The ‘Gift’ word gesture was indicated with both hand fully bent and placed over each other in the horizontal direction. Fig. 6a depicted a typical example of the flex sensor value plotting for the words ‘Children’ (blue) and ‘Gift’(orange). The regions which are analyzed are similar to those mentioned in the Table 2. Large and unique variations could not be observed from the flex sensor output which leads to misclassification of words. To solve this, sensor fusion technique has been employed by the inclusion of ACC as shown in Fig. 6b, which yields clear distinction as increase in the Y-axis of the ACC for the word ‘Gift’. By similar ways the misclassification is reduced and the accuracy rate has been increased by 30.2% from the first version to the second version for words ‘Question’, ’Gift’, ’Help’ and ‘Year’ in Table 2.

Fig. 6
A set of 2 line graphs plot slopes for children, and gift. Graph a, is for flex analysis and has the slope for children above gift. Graph b, is for A C C analysis and has a declining slope for children.

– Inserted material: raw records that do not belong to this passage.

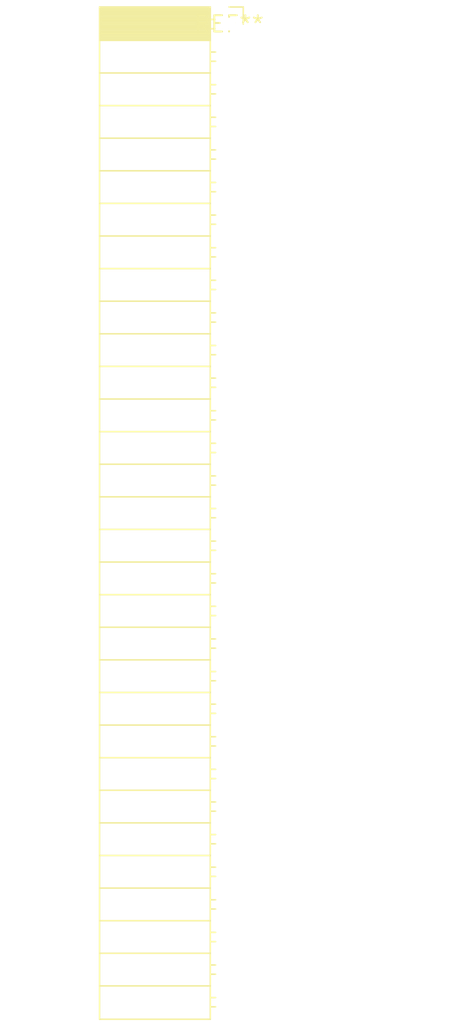
<source format=kicad_pcb>
(kicad_pcb (version 20240108) (generator pcbnew)

  (general
    (thickness 1.6)
  )

  (paper "A4")
  (layers
    (0 "F.Cu" signal)
    (31 "B.Cu" signal)
    (32 "B.Adhes" user "B.Adhesive")
    (33 "F.Adhes" user "F.Adhesive")
    (34 "B.Paste" user)
    (35 "F.Paste" user)
    (36 "B.SilkS" user "B.Silkscreen")
    (37 "F.SilkS" user "F.Silkscreen")
    (38 "B.Mask" user)
    (39 "F.Mask" user)
    (40 "Dwgs.User" user "User.Drawings")
    (41 "Cmts.User" user "User.Comments")
    (42 "Eco1.User" user "User.Eco1")
    (43 "Eco2.User" user "User.Eco2")
    (44 "Edge.Cuts" user)
    (45 "Margin" user)
    (46 "B.CrtYd" user "B.Courtyard")
    (47 "F.CrtYd" user "F.Courtyard")
    (48 "B.Fab" user)
    (49 "F.Fab" user)
    (50 "User.1" user)
    (51 "User.2" user)
    (52 "User.3" user)
    (53 "User.4" user)
    (54 "User.5" user)
    (55 "User.6" user)
    (56 "User.7" user)
    (57 "User.8" user)
    (58 "User.9" user)
  )

  (setup
    (pad_to_mask_clearance 0)
    (pcbplotparams
      (layerselection 0x00010fc_ffffffff)
      (plot_on_all_layers_selection 0x0000000_00000000)
      (disableapertmacros false)
      (usegerberextensions false)
      (usegerberattributes false)
      (usegerberadvancedattributes false)
      (creategerberjobfile false)
      (dashed_line_dash_ratio 12.000000)
      (dashed_line_gap_ratio 3.000000)
      (svgprecision 4)
      (plotframeref false)
      (viasonmask false)
      (mode 1)
      (useauxorigin false)
      (hpglpennumber 1)
      (hpglpenspeed 20)
      (hpglpendiameter 15.000000)
      (dxfpolygonmode false)
      (dxfimperialunits false)
      (dxfusepcbnewfont false)
      (psnegative false)
      (psa4output false)
      (plotreference false)
      (plotvalue false)
      (plotinvisibletext false)
      (sketchpadsonfab false)
      (subtractmaskfromsilk false)
      (outputformat 1)
      (mirror false)
      (drillshape 1)
      (scaleselection 1)
      (outputdirectory "")
    )
  )

  (net 0 "")

  (footprint "PinSocket_1x31_P2.54mm_Horizontal" (layer "F.Cu") (at 0 0))

)

</source>
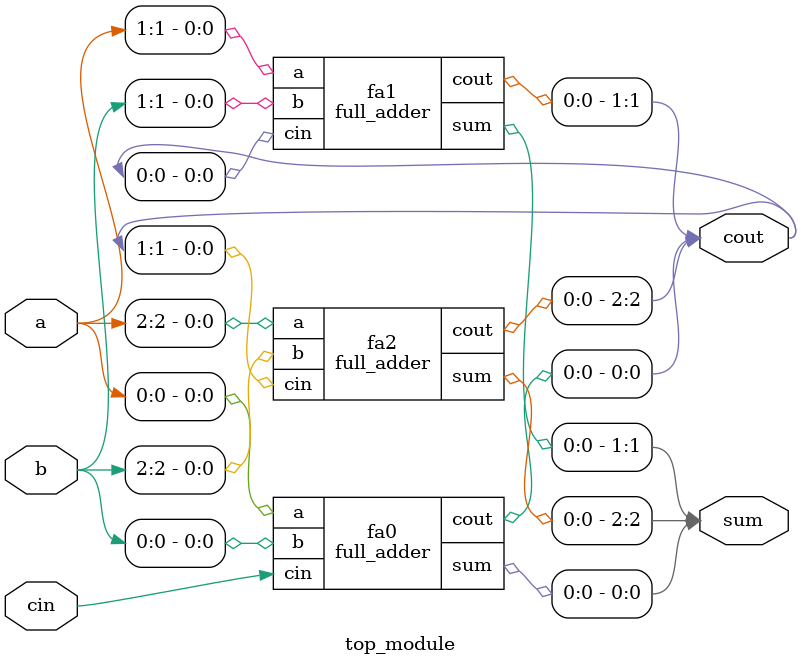
<source format=sv>
module full_adder(
    input a, b, cin,
    output cout, sum
  );

  assign sum = a ^ b ^ cin;
  assign cout = (a & b) | (a & cin) | (b & cin);
endmodule

module top_module(
    input [2:0] a, b,
    input cin,
    output [2:0] cout,
    output [2:0] sum
  );

  full_adder fa0(a[0], b[0], cin, cout[0], sum[0]);
  full_adder fa1(a[1], b[1], cout[0], cout[1], sum[1]);
  full_adder fa2(a[2], b[2], cout[1], cout[2], sum[2]);

`ifdef COCOTB_SIM

  initial
  begin
    $dumpfile ("top_module.vcd");
    $dumpvars (0, top_module);
    #1;
  end
`endif
endmodule

</source>
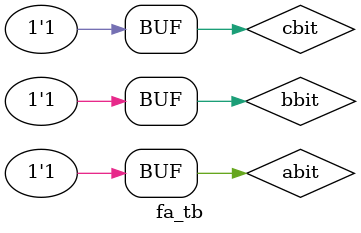
<source format=v>
module fa_tb();
reg abit;
reg bbit;
reg cbit;
wire s;
wire c;

cmos_fa obj(
  .a(abit),
  .b(bbit),
  .cin(cbit),
  .s(s),
  .cout(c)
);
initial
  begin
  abit =0;
  bbit =0;
  cbit =0;
  #10; abit=0; bbit=0; cbit=0;
  #10; abit=0; bbit=0; cbit=1;
  #10; abit=0; bbit=1; cbit=0;
  #10; abit=0; bbit=1; cbit=1;
  #10; abit=1; bbit=0; cbit=0;
  #10; abit=1; bbit=0; cbit=1;
  #10; abit=1; bbit=1; cbit=0;
  #10; abit=1; bbit=1; cbit=1;
  #20;
  end

initial
begin
$dumpfile("cmos_fa.vcd");
$dumpvars(0,fa_tb);
$monitor("time = %2d, A =%1b, B=%1b, Cin=%1b,         sum=%1b, Cout=%1b", $time,abit,bbit,cbit,s,c);
end

endmodule

</source>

Sensor plot for ‘Children’ and ‘Gift’ a Flex sensor variation b ACC variation over both hands

Still there were minor misclassifications present in the second version. This was due to the smaller difference in flex sensor and ACC voltage outputs for the most subjects. Thus, half bend was interpreted as no bend and X-axis was combined with Y-axis reading. For instance, while considering words ‘Answers’ and ‘Teacher’ both the similar regions for flexion vector of index and middle fingers and in the same X-axis which produce false classification. To invariant these rates two additional parameters were trained in SVM.

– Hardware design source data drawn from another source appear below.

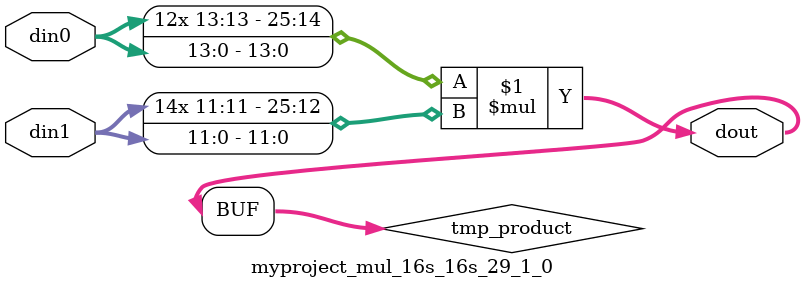
<source format=v>

`timescale 1 ns / 1 ps

  module myproject_mul_16s_16s_29_1_0(din0, din1, dout);
parameter ID = 1;
parameter NUM_STAGE = 0;
parameter din0_WIDTH = 14;
parameter din1_WIDTH = 12;
parameter dout_WIDTH = 26;

input [din0_WIDTH - 1 : 0] din0; 
input [din1_WIDTH - 1 : 0] din1; 
output [dout_WIDTH - 1 : 0] dout;

wire signed [dout_WIDTH - 1 : 0] tmp_product;













assign tmp_product = $signed(din0) * $signed(din1);








assign dout = tmp_product;







endmodule

</source>
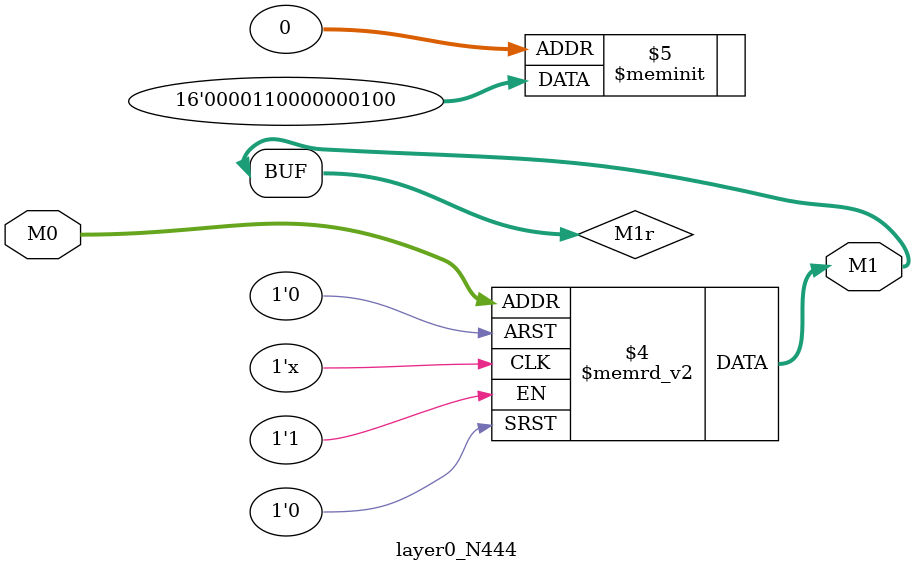
<source format=v>
module layer0_N444 ( input [2:0] M0, output [1:0] M1 );

	(*rom_style = "distributed" *) reg [1:0] M1r;
	assign M1 = M1r;
	always @ (M0) begin
		case (M0)
			3'b000: M1r = 2'b00;
			3'b100: M1r = 2'b00;
			3'b010: M1r = 2'b00;
			3'b110: M1r = 2'b00;
			3'b001: M1r = 2'b01;
			3'b101: M1r = 2'b11;
			3'b011: M1r = 2'b00;
			3'b111: M1r = 2'b00;

		endcase
	end
endmodule

</source>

Sensor outputs have heterogeneous features based on time domain, frequency domain and time-frequency domain. From these time-frequency domain characteristics are more complex and time consuming than time-domain characteristics. Therefore, time-domain features have been preferred as they are more advantageous. The first parameter determined was Mean Absolute Deviation (MAD) is a method of calculating average distance from each output to mean. MAD tells how the values in the dataset have been spread which have been analyzed by the Eq. (5).

The second parameter computed based on sensor output was

$$\sigma = \sqrt {\frac{{\mathop \sum \nolimits_{i = 1}^{n} (x_{i} - {\text{mean}})^{2} }}{N}}$$
(5)

Root Mean Square (RMS) is the square root of the mean or average value of the squared function of instantaneous value of any AC sinusoidal and non-sinusoidal signals. RMS value can be calculated by Eq. (6).

$$r_{MS} = \widetilde{{\frac{1}{n}\mathop \sum \limits_{i = 1}^{n} x_{i}^{2} }}$$
(6)

From the Table 2 it is observed that, sensor output modifies as per the ISL gestures. These outputs are presented along with their standard deviation values. On examining, the gestures can be judged and varied. This was done by the variation in the assessment of the Mean Absolute Deviation (MAD) and Root Mean Square (RMS). Similar approach can be done for all other word’s ISL symbol and gesture can be recognized to their corresponding words.

6 Conclusion

In this study, the specialized SS Glove has been designed and implemented successfully as a smart device to recognize the ISL words using SVM. A voice module with speaker translates the recognized gesture into voice in a time and portable efficient manner. The device was tested personally with the subjects and collected feedback in terms of accuracy, comfort and cost. Depicted in Fig. 6. This glove would serve as an aid to communication from speech and hearing impaired people of age ranging from 15 to 50 years. Kinesics of ISL is conquered by both the right and the left hands. Sensor fusion of Flex sensor and ACC are used to improve accuracy from 74.12% to 97.2 %. Some of the demerits of glove-based system would be to make the gesture movement cumbersome and weigh high due to sensors, which can be rectified in future versions. The possible extension of this proposed glove would be miniaturization of the entire device, inclusion of sentence structure of ISL and experiment gestures of other SL as ASL, JSL, etc.